They will not eat green slime algae(BGA), more like disturb it. BBA is definatley hit or miss more miss though. Fuzz algea is also a little hard for them but they may eat some. Mainly GSA, GDA, diatom (Brown algae).


----------



## MedRed (May 20, 2008)

anyupdates?


----------



## kotoeloncat (Apr 12, 2006)

any updates ?


----------



## Arakkis (Dec 7, 2007)

Sorry for the delays:
Day 19:
Tank#1: Pretty good though there now seems to be a chlorella algae outbreak due to the snail poop. Note there isn't any filteration on these tanks so I'm going to do a water change on Sunday. to see what's going on with that. 
Did however find one empty.. I guess there might have been some nitrate buildup. I'll test the water next week at a LFS




















Tank#2: Looking good now.. lots of detritus on the bottom though. Cleaned all the petrified wood and ceramic pot in there.. They're now busy working on the sides.
Also found an empty.. Maybe I should have added filtration on both tanks


----------



## customdrumfinishes (Apr 4, 2008)

day19 tank 2, above pic^^^

ive never seen a tank that dirty and its half clean lol


----------



## Arakkis (Dec 7, 2007)

hehe, I wasn't kidding about the horror when I created these tanks. Some of the areas had layers so thick that you could actually peel back and get 5mm thick slabs of algae. I usually use these tanks to make the food for the nerites I have.


----------



## bwagner (Apr 18, 2007)

anyupdates on this?


----------



## plantbrain (Dec 15, 2003)

I got one, they dozed log phase algae growth in about 10 days off rocks, there where 4 species of green algae, plastic and smooth surfaces are preferred vs rough rocks.

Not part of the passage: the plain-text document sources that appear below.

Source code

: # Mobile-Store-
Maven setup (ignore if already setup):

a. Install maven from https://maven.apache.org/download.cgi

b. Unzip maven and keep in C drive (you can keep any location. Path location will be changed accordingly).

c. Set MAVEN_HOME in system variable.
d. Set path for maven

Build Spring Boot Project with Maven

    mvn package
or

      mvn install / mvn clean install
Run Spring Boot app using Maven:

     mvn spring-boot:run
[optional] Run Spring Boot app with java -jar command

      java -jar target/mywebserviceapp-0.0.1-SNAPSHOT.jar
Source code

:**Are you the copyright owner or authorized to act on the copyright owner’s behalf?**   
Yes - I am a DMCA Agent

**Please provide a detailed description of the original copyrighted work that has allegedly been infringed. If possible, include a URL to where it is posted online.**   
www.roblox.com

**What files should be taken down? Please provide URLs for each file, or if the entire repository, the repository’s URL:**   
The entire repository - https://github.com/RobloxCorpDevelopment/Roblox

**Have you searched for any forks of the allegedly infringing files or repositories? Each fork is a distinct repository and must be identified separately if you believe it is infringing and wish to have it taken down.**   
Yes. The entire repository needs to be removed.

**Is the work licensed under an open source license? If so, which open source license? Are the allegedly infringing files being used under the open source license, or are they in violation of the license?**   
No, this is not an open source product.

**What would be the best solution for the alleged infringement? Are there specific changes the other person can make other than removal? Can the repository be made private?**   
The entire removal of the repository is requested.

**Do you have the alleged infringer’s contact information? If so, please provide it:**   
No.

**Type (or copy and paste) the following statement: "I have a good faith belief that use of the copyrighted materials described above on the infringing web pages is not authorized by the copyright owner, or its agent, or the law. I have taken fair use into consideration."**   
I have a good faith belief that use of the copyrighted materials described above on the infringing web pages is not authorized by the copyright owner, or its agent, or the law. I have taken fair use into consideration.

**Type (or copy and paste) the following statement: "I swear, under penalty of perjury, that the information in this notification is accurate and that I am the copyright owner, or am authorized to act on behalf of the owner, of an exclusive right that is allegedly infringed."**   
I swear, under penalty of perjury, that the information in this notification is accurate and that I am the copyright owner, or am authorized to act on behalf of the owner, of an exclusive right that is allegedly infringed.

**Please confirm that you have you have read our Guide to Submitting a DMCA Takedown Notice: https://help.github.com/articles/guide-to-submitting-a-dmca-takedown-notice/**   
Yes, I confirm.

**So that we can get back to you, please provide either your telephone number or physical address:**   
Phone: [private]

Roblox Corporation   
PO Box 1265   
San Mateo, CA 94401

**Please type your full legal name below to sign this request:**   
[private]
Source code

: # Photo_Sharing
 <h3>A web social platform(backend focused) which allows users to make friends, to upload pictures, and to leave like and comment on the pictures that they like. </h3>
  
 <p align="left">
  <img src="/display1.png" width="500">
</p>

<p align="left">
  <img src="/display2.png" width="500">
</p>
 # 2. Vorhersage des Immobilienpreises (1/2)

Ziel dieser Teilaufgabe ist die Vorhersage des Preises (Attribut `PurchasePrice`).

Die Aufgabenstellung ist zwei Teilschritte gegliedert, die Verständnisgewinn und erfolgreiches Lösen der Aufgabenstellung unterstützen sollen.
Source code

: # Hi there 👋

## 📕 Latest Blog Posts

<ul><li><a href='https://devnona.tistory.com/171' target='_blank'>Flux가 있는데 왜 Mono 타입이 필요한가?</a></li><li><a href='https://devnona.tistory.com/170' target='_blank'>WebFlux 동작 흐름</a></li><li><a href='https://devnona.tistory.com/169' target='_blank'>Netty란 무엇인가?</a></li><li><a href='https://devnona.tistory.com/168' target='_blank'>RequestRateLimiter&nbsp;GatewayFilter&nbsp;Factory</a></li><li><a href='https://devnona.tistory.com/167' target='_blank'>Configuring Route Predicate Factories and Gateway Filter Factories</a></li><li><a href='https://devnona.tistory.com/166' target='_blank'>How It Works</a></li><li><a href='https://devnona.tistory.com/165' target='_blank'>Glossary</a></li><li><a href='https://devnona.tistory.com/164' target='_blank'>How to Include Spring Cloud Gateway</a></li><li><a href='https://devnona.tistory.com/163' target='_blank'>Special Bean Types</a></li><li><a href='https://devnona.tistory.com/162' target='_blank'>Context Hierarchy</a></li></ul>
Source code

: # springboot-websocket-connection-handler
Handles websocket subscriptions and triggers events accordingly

But they certainly do the trick on attached algae on non living materials.
I'm satisfied there.

They are too large for many plant species however.

This was for Zebra nerites, not olives.

Regards, 
Tom Barr


----------



## Trio123 (Nov 5, 2008)

I bought 25 nerites for my 65 gallon tank several months ago. They do a good job but I saw the biggest impact from my bristlenose pleco that quite litterally cleaned the entire back wall over night. I also have 5 in my 10 gallon with a betta and two african dwarf frogs, I never clean the glass and I have never seen any algae in there (over 5 months). I only clean the front glass in my 65 occasionally and the algae in there is very light (except for the hair algae that is having a field day). The 25 Olive Nerites are accompanied by the bristlenose pleco, a whip tail cat, and two ottos.


----------